Zelt was the first artist in Philadelphia to embrace photoscreenprinting techniques for creating fine art prints. Her large geometric abstractions feature reduced forms and bold colors. After an encounter in 1976 with papermaker Joe Wilfer of the Upper U.S. Paper Mill in Wisconsin, Zelt further embraced tactility, and started making her own paper from pulp. The introduction of handmade paper directly into her prints, sometimes as a support and, on other occasions, as independent abstract elements, had a monumental impact. Geometric shapes remained at the center of her visual language but, over time, lost their hard edges, rigidity and angularity. Zelt commented, “The segmentation and geometry in my work has never been disassociated from notes taken from the natural world around me.” These new, highly textured paperworks appear as complex topographies that recall the cultures of the two places she alternately called home – Philadelphia and New Mexico – as viewed from above.

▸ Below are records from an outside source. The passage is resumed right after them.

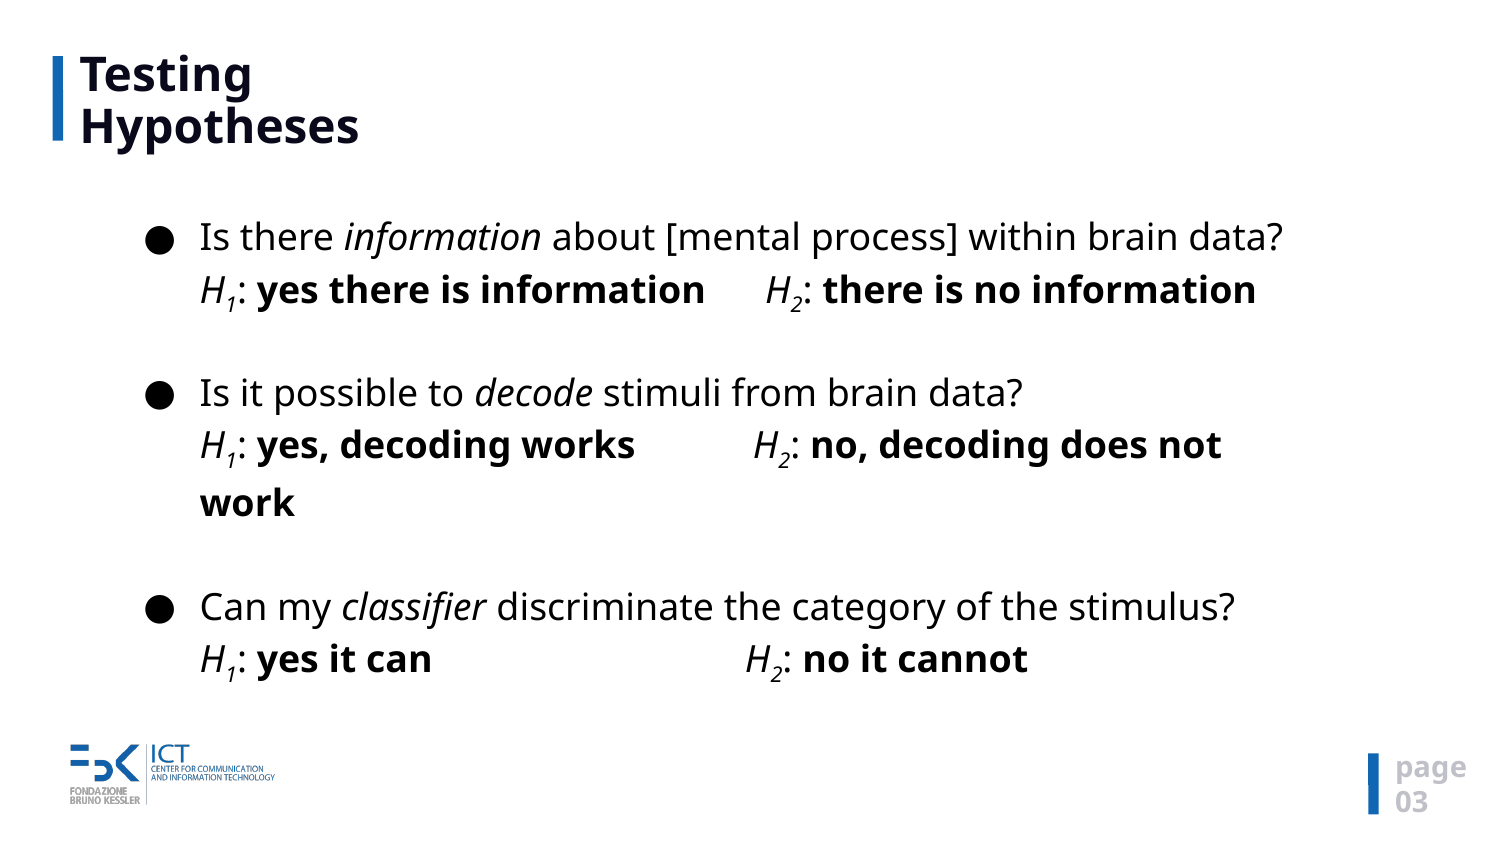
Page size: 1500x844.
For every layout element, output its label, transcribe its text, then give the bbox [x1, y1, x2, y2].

text_box Is there information about [mental process] within brain data? H1: yes there is information H2: there is no information Is it possible to decode stimuli from brain data? H1: yes, decoding works H2: no, decoding does not work Can my classifier discriminate the category of the stimulus? H1: yes it can H2: no it cannot [109, 191, 1318, 682]
picture [57, 728, 290, 815]
slide_number page 0<number> [1387, 744, 1500, 823]
title Testing Hypotheses [71, 46, 519, 157]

During the mid-1980s, Zelt’s relationship to print and papermaking advanced again. She began to draw upon even more dynamic materials – including store-bought fabrics, fake fur, sequins, glitter, Velcro snaps, acrylic paint, fishhooks, metal hinges, twine, machine sewing, linen thread – and layered them with numerous printmaking techniques – lithography, photoetching, woodcut, collagraphy and Xerox – within a single work hung from a wooden dowel. With the embrace of these varied and sundry materials, her landscapes incorporated the detritus of everyday life. Zelt commented, “You can’t look at my work like you do a picture. I don’t use printing for imagery, but rather for texture and color in the same way that I use the surface of handmade paper.” The mesmerizing prints and paperworks shared in Land Strider are a testament to Martie Zelt’s lifelong commitment to pursuing creative fulfillment and innovation.

The Print Center is grateful to Catherine De Maria of Warehouse 1-10 in Magdalena, New Mexico, for facilitating the loan of Martie Zelt’s final artwork, Untitled, 2023, for display in this commemorative exhibition.